Begitu kubalik sampul bergambar kamera analog adalah pemandangan malam kota dan sebuah tugu putih menyala disorot cahaya keemasan, lampu-lampu kendaraan membentuk garis nyata hilir mudik dan ada sebuh kendaraan roda tiga membawa dua orang di bagian depannya. "Foto ini diambil di mana?"
"Yogyakarta. Itu tugu kotanya," jawab Kaminaga.
"Di mana Yogyakarta itu?" Di halaman lain ada lebih banyak foto-foto mengagumkan, batu-batu saling tumpuk membentuk bangunan berbentuk kubah menakjubkan diguyur kabut tipis dan sedikit sinar matahari menyoroti.
"Indonesia." Telunjuk panjang menunjuk foto yang kulihat. "ini namanya Candi Borobudur, letaknya di Magelang. Masih Indonesia."
"Wow." Aku tidak bisa merespon apapun lagi, foto-foto lain tidak kalah bagusnya, diambil dari berbagai sudut pandang tak terduga, menambah kesan apik dan estetik memanja mata.

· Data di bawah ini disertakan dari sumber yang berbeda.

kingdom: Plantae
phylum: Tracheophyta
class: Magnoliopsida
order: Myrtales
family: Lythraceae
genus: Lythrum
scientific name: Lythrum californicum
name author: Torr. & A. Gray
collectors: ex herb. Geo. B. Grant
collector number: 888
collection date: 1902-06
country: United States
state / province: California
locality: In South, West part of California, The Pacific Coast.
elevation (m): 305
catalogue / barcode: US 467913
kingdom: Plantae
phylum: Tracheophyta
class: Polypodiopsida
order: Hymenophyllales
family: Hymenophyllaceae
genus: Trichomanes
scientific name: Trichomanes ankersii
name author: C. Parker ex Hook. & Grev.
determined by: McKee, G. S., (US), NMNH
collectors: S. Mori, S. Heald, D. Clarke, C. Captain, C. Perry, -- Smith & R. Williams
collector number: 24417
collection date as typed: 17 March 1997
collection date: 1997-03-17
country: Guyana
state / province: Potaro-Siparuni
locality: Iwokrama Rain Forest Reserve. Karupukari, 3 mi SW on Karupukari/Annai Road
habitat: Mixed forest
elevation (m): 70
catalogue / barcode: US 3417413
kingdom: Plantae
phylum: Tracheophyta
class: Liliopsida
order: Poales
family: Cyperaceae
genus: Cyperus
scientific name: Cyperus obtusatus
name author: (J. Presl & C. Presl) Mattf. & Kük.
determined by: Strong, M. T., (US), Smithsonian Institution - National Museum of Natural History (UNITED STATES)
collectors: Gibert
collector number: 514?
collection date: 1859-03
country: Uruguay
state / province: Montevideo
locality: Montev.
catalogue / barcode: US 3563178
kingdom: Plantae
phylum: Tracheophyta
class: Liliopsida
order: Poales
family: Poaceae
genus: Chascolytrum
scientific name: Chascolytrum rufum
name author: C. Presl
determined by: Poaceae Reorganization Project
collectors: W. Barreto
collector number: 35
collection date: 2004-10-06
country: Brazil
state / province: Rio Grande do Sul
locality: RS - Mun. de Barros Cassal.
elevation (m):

"Kaminaga-san, ini bunga apa?"
Suara Hana mau tak mau mengalihkan perhatian, ia menunjuk sebuah bunga di halaman kiri, bunga merah muda cantik."Itu Azalea, perlambang kecantikan."
"Yang ini?"
"Aster. Perlambang kesabaran."
"Yang ini, Kaminaga-san?"
"Itu Morning Glory. Artinya cinta tak berbalas, kematian hidup, cinta itu sia-sia, cinta yang dibatasi."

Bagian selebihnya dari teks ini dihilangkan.